Yeah I've never seen BF/S or BT/S in any code generated by gcc. Floating point emulation really isn't a good idea though, unless performance doesn't matter. Otherwise it'd be a better idea to used fixed point calculations.

Chilly Willy · Post by **Chilly Willy** » Mon Feb 02, 2009 9:19 am

The fp was only in a couple init routines at the start. They aren't used everywhere or I'd replace them. For a while, I thought I'd have to replace them anyway.

I've got some nice cordic routines to do them as fixed point.
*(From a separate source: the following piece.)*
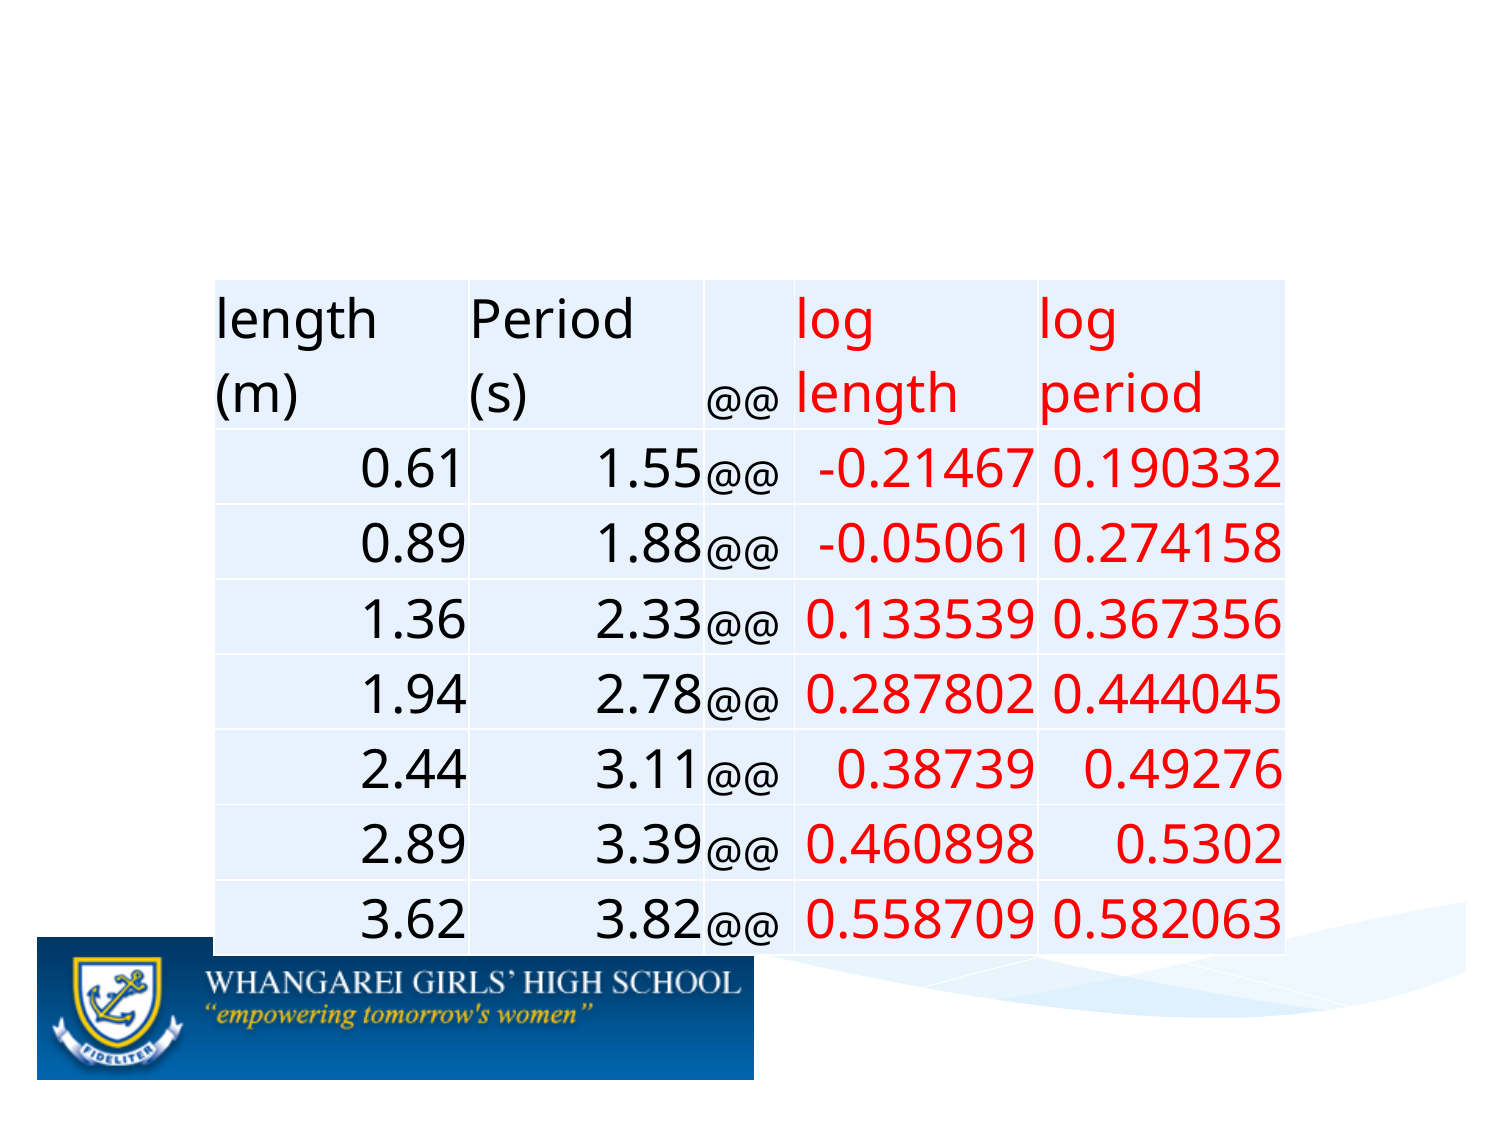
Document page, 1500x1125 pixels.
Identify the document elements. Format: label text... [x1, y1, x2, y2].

On the topic of developing for the 32X with gcc, I released some code for mic's fuboy as an example. I had a problem with that on my current project. It wouldn't run main() even though everything was perfect. For the life of me, I couldn't find the problem... until I thought about the differences between fuboy and what I'm doing now. The difference was the size of the data and bss, which then corresponded to time spent in the associated bios startups. I had a situation where the 68000 was finishing too fast. I needed to add this to m68k_crt1.s:

Code: Select all

__start:
        cmp.l   #0x4D5F4F4B,0xA15120    /* M_OK */
        bne.b   __start                 /* wait for master ok */
# init MD VDP

I needed the 68000 to wait on the SH2 bios. Otherwise it was getting through its own init too fast and the signal to the master to run would go unseen. Ah, the joys of IPC.

I think I will mosey over to KPIT and see if they've got a contact email addy where I can let them know what I found about the -m2 situation. I suspect that when they apply their own patches to gcc, they accidentally enabled the FPU for all SH2 variants, not just the A and E ones.